= Employee stock purchase plan =

Means for employees to purchase stock of their company in the United States

In the United States, an employee stock purchase plan (ESPP) is a means by which employees of a corporation can purchase the corporation's capital stock, or stock in the corporation's parent company, often at a discount up to 15%. Employees contribute to the plan through payroll deductions, which accumulate between the offering date and the purchase date. On the purchase date, the company uses the accumulated funds to purchase shares in the company on behalf of the participating employees. The amount of the discount depends on the specific plan but can be around 15% lower than the market price. ESPPs can also be subject to a vesting schedule, or length of time before the stock is available to the employees, which is typically one or two years of service.

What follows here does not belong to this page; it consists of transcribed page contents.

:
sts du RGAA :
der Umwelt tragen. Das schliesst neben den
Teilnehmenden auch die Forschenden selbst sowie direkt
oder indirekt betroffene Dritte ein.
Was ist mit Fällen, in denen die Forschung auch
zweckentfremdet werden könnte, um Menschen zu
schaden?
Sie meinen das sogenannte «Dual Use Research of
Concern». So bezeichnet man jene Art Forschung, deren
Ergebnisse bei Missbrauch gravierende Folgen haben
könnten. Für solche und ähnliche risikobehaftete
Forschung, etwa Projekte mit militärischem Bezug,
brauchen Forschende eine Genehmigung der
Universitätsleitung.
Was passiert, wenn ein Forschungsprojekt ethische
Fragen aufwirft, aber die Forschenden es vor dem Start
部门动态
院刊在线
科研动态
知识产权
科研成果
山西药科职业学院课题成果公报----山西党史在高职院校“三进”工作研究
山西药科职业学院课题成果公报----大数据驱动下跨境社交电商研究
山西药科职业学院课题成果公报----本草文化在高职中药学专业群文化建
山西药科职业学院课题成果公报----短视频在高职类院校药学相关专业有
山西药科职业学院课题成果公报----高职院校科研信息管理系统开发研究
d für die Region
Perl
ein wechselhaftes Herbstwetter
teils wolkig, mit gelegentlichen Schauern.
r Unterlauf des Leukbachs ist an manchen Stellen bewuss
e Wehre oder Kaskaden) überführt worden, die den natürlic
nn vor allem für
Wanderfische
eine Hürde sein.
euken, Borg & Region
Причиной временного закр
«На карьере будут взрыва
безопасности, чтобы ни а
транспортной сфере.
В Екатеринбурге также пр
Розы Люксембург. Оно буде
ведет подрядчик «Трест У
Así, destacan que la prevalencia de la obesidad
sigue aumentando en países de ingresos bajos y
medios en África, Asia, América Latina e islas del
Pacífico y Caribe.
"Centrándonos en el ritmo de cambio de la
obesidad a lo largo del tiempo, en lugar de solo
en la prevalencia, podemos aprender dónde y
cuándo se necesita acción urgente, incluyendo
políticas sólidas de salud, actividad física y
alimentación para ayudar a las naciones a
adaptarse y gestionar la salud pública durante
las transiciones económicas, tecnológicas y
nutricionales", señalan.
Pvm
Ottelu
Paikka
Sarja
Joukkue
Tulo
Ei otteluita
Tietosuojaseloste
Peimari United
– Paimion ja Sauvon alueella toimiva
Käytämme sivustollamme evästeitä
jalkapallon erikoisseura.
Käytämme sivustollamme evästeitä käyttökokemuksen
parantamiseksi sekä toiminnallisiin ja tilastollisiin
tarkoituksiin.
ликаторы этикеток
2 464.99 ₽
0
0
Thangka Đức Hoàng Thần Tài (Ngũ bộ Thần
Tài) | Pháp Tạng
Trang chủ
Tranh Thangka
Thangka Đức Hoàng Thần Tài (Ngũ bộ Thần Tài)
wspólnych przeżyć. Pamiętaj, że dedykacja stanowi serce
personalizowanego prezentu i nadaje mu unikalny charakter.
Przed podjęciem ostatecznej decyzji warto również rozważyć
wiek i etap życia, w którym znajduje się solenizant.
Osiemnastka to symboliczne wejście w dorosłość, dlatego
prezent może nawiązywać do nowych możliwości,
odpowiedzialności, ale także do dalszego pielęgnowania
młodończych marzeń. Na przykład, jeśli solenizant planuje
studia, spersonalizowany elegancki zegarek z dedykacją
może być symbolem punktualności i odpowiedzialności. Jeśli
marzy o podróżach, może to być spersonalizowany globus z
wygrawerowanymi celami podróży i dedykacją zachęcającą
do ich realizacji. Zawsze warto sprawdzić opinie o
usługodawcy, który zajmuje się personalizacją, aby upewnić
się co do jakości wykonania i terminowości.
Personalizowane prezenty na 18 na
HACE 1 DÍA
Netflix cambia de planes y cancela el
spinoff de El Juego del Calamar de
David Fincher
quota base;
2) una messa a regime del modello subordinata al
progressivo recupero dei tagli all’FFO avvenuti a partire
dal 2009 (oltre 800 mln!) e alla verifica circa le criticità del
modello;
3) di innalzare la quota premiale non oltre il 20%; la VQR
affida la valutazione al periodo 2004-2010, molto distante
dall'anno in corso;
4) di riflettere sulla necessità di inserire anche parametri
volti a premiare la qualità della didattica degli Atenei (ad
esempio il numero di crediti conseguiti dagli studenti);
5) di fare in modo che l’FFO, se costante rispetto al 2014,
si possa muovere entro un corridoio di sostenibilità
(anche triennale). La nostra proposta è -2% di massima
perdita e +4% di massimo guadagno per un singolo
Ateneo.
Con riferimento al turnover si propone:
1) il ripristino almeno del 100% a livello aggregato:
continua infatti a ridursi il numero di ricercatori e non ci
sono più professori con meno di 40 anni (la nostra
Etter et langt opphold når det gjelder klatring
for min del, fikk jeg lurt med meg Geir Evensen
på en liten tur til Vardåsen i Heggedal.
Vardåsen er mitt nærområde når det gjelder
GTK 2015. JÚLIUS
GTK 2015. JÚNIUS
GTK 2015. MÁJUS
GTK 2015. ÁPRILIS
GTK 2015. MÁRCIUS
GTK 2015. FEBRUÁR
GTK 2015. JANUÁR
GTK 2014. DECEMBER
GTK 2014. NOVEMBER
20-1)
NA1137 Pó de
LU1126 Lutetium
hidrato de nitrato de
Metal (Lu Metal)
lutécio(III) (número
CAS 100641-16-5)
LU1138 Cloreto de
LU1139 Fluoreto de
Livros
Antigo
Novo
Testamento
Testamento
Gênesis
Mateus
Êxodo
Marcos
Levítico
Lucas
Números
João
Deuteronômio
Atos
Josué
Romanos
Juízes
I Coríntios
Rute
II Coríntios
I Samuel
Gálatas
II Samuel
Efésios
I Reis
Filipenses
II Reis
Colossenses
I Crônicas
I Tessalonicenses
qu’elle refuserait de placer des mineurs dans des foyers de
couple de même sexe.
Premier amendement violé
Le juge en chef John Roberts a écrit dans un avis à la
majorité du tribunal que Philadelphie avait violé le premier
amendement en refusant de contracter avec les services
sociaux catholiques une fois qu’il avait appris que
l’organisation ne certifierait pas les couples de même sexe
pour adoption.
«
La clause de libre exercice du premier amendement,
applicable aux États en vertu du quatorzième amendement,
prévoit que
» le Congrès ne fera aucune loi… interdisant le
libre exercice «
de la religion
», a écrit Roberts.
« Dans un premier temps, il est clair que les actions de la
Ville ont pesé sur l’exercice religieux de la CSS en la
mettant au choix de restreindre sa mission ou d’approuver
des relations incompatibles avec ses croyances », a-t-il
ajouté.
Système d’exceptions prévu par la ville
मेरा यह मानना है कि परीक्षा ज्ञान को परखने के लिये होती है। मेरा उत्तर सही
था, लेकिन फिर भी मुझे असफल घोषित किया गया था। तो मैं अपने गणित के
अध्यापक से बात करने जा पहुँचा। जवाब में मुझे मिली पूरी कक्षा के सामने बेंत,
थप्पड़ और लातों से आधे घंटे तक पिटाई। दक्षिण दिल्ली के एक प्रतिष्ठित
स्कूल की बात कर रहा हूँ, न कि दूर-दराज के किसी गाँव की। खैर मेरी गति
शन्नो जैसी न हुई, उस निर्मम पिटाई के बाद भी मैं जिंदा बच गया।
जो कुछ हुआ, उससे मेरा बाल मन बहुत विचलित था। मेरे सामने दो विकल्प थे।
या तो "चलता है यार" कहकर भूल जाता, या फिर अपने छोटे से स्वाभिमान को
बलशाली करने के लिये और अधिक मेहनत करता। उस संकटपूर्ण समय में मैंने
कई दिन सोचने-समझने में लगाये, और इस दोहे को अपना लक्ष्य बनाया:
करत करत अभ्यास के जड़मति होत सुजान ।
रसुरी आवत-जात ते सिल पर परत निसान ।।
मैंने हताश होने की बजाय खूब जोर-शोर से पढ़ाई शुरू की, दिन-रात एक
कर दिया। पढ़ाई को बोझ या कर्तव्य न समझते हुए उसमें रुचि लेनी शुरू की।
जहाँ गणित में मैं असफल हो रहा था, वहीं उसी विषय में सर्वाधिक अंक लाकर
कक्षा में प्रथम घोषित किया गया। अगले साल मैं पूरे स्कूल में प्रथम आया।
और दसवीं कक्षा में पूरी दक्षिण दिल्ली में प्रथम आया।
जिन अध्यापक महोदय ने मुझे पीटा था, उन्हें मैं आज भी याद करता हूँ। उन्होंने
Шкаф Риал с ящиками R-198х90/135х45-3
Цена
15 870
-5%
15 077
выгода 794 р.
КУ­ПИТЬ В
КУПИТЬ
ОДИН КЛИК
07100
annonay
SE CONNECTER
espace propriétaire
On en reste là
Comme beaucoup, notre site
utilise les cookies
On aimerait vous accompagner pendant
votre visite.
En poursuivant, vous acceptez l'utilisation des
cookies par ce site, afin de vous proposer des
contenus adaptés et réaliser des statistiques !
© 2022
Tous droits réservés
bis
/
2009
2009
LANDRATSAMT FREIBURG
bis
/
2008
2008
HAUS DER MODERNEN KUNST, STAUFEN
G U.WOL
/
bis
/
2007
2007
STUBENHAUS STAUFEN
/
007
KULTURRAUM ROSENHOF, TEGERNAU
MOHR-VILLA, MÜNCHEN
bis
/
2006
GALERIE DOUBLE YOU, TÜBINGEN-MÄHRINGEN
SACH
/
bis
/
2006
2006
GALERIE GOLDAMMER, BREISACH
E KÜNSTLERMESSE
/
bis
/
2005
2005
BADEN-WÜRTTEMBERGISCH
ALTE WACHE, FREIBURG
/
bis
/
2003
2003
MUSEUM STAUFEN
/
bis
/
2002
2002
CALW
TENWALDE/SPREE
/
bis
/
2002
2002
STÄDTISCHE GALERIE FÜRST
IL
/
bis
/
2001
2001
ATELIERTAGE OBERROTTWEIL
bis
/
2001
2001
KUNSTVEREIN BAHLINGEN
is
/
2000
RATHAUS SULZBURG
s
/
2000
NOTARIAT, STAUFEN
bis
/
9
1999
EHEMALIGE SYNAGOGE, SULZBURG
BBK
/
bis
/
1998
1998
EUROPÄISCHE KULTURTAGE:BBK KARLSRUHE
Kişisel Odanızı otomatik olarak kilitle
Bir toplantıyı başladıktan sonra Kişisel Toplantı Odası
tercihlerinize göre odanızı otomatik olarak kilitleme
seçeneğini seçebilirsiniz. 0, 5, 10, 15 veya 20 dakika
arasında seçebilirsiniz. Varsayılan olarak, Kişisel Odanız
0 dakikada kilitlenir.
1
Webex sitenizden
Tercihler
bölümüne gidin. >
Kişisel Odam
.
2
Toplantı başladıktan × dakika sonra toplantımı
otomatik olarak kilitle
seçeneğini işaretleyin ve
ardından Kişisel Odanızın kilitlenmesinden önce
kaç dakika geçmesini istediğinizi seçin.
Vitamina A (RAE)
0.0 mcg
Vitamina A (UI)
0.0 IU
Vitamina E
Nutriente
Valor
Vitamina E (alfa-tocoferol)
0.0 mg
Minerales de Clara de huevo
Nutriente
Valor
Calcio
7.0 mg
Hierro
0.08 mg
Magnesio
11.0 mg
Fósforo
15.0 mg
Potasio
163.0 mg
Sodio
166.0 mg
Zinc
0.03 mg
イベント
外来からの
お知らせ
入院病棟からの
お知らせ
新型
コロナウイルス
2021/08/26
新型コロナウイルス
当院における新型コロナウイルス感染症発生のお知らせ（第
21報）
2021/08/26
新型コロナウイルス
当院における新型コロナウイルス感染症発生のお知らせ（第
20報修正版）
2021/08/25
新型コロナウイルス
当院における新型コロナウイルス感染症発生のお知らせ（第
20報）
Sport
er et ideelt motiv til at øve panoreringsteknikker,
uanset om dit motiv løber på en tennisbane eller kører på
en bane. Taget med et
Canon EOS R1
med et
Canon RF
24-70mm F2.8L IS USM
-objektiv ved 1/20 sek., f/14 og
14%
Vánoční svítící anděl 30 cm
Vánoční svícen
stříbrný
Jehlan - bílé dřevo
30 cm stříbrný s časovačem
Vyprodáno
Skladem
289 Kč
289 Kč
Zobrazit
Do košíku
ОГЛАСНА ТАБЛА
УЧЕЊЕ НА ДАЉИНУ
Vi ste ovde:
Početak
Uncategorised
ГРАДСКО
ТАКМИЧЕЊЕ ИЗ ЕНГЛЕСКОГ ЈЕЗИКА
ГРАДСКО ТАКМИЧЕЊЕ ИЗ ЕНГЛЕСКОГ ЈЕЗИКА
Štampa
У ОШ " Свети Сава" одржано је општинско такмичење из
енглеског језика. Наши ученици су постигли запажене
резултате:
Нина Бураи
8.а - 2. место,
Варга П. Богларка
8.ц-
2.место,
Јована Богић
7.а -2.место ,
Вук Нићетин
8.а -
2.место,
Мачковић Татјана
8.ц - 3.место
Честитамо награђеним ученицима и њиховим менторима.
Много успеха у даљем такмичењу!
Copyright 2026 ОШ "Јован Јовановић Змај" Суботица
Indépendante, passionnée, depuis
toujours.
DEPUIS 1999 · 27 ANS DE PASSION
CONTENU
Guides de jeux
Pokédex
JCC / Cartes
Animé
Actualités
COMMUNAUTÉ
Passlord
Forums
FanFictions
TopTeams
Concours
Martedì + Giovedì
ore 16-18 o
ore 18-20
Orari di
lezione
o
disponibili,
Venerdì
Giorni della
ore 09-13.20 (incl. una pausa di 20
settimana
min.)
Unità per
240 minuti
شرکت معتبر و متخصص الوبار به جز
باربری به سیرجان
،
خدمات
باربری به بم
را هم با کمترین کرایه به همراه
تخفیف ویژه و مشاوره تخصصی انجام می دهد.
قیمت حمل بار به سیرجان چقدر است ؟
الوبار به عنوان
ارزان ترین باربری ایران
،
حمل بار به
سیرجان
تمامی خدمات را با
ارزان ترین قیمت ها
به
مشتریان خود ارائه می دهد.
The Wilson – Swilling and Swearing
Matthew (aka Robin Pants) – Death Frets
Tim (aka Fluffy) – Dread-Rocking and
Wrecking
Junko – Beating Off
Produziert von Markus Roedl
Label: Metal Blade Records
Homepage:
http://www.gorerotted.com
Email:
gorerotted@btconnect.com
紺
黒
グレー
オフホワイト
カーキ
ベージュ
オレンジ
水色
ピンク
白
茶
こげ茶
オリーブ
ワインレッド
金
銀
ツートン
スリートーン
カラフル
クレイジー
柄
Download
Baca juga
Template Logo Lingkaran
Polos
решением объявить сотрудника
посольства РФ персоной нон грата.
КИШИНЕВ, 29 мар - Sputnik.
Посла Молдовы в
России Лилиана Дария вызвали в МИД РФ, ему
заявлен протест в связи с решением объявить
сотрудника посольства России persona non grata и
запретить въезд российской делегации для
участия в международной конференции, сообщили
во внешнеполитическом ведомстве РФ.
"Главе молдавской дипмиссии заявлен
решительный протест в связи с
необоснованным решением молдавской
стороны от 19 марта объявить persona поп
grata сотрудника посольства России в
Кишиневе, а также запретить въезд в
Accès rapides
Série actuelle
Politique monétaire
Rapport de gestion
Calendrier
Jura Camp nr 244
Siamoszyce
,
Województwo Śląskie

These stocks are not taxed until they are sold. If the holding is tax-qualified, then the employee may get a discount. Depending on when the employee sells the shares, the disposition will be classified as either qualified or not qualified. If the position is sold two years after the offering date and at least one year after the purchase date, the shares will fall under a qualified disposition. If the shares are sold within two years of the offering date or within one year after the purchase date the disposition will not be qualified. The majority of publicly disclosed ESPPs in the United States are tax-qualified plans that follow the rules of Section 423 of the IRC.

ESPPs differs from other types of employee stock ownership, such as employee stock ownership plans (ESOPs) in how the stocks are bought, access to the stocks (either after vesting or upon retirement), taxation for the employees, and how much these plans cost to implement for the company.

In the United States, the participation rate for ESPPs is around 30%. Many employees do not exercise their stock options for various reasons, including lack of cash flow.

In 1975, the Tax Reduction Act granted employers tax benefits on contributions to employee stock purchase plans.